La haute cour de justice est une institution judiciaire, dont le rôle est de juger les hauts responsables pour des infractions commises dans l’exercice de leurs fonctions, est signe avant-coureur dans la gouvernance judiciaire du gouvernement de Diomaye moy Sonko.
L’installation des membres de la commission d’instruction, une entité clé dans le fonctionnement de la haute cour de justice, était prévue le 8 janvier prochain au palais de justice de Dakar. Cette commission est essentielle pour conduire les enquêtes préalables aux procédures judiciaires.
La cour d’appel de Dakar avait convoqué l’ensemble des magistrats du siège de son ressort territorial. Cette convocation visait à désigner les membres titulaires et suppléants de la commission d’instruction, conformément aux procédures en vigueur.
Cette dynamique s’inscrivait dans une volonté affichée de consolider l’état de droit au Sénégal. La haute cour de justice représente un levier institutionnel majeur pour garantir la reddition des comptes et assurer l’équilibre des pouvoirs.
C’est une nouvelle avancée vers la mise en place opérationnelle de cette juridiction d’exception pour la promotion de la transparence et de la justice, en conformité avec les aspirations démocratiques du pays.
Les membres de la haute cour de justice ont été officiellement installés, le samedi 28 décembre 2024. Cette institution, chargée de juger les plus hautes autorités de l’état, est désormais pleinement opérationnelle.
La haute cour de justice est maintenant constituée de 8 juges titulaires et 8 juges suppléants, qui ont prêté serment devant l’hémicycle après lecture des textes par le président de l’assemblée nationale, MALICK NDIAYE.
Juges titulaires :
– alioune ndao
– ramatoulaye bodian
– youngar dione
– amadou ba numéro 2
– rokhy ndiaye
– ayib daffé
– daba wagnane
– abdou mbow
juges suppléants :
– samba dang
– oulimata sidibé
– el hadji ababacar tambedou
– fatou diop cissé
– kaba diakité
– mberry hélène ndoffene diouf
– mayébé mbaye
– fatou sow
Régie par la constitution sénégalaise et la loi organique n° 2002-10 du 22 février 2002, la haute cour de justice est un pilier de la gouvernance démocratique.
Elle est composée de juges élus par l’assemblée nationale et présidée par le premier président de la cour suprême, assisté par le président de la chambre pénale de cette même cour. Le ministère public y est représenté par le procureur général près la cour suprême, épaulé par le premier avocat général.
La haute cour de justice a pour mission de juger le président de la république, le premier ministre, les ministres ainsi que leurs complices en cas de haute trahison ou de complot contre la sûreté de l’état.
Cette institution vise à jouer un rôle dans la responsabilisation des plus hautes autorités de l’état et dans la consolidation de l’état de droit au Sénégal, renforçant ainsi la confiance dans le système judiciaire et dans les institutions publiques.
La séance plénière du 8 mai pourrait ouvrir la voie à un procès devant la haute cour de justice, seule juridiction compétente pour juger des anciens ministres pour des actes commis dans l’exercice de leurs fonctions.

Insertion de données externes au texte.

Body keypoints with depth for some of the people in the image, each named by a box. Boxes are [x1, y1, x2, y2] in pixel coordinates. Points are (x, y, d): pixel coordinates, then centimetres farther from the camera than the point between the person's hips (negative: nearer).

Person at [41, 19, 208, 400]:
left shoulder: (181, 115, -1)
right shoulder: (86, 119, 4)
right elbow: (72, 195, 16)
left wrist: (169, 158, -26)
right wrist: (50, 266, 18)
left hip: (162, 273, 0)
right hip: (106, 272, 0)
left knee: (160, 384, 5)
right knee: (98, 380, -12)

Dans le même sillage, les députés sont convoqués en séance plénière le jeudi 8 mai 2025 à 10h00, selon une annonce officielle de la cellule de communication de l’assemblée. à l’ordre du jour : l’examen des projets de résolutions de mise en accusation devant la haute cour de justice de cinq anciens ministres du régime de macky sall : moustapha diop (ex-ministre du développement industriel), amadou mansour faye (ex-ministre des infrastructures), aïssatou sophie gladima (ex-ministre du pétrole et de l’énergie), ismaïla madior fall (ex-ministre de la justice), et salimata diop, également connue sous le nom de ndèye saly diop (ex-ministre de la femme).
Cette procédure fait suite à des enquêtes sur la gestion des fonds covid-19, estimés à 1 000 milliards fcfa, où des irrégularités financières ont été relevées par la cour des comptes et des auditions parlementaires. moustapha diop et salimata diop, déjà visés par une levée d’immunité parlementaire le 2 mai 2025, sont soupçonnés de détournements, notamment 44 millions fcfa pour salimata diop. amadou mansour faye est accusé de surfacturation dans l’achat de riz destiné aux populations pendant la crise sanitaire, tandis qu’aïssatou sophie gladima et moustapha diop sont également cités pour des décaissements irréguliers et des marchés fictifs.
Ismaïla madior fall, quant à lui, est poursuivi pour une affaire distincte de corruption présumée, sans lien direct avec les fonds covid-19, bien que les détails restent flous.
La séance plénière du 8 mai pourrait ouvrir la voie à un procès devant la haute cour de justice, seule juridiction compétente pour juger des anciens ministres pour des actes commis dans l’exercice de leurs fonctions.